Wat wordt gevraagd.
Kun je alle regels hieronder bewerken door "dashboard" te vervangen door "control panel" en verder niets te veranderen?

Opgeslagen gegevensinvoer
-.-.-
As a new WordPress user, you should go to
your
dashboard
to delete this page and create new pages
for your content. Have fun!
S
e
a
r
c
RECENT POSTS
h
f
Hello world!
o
-.-.-
Jouw oplossing.
As a new WordPress user, you should go to
your
control panel
to delete this page and create new pages
for your content. Have fun!
S
e
a
r
c
RECENT POSTS
h
f
Hello world!
o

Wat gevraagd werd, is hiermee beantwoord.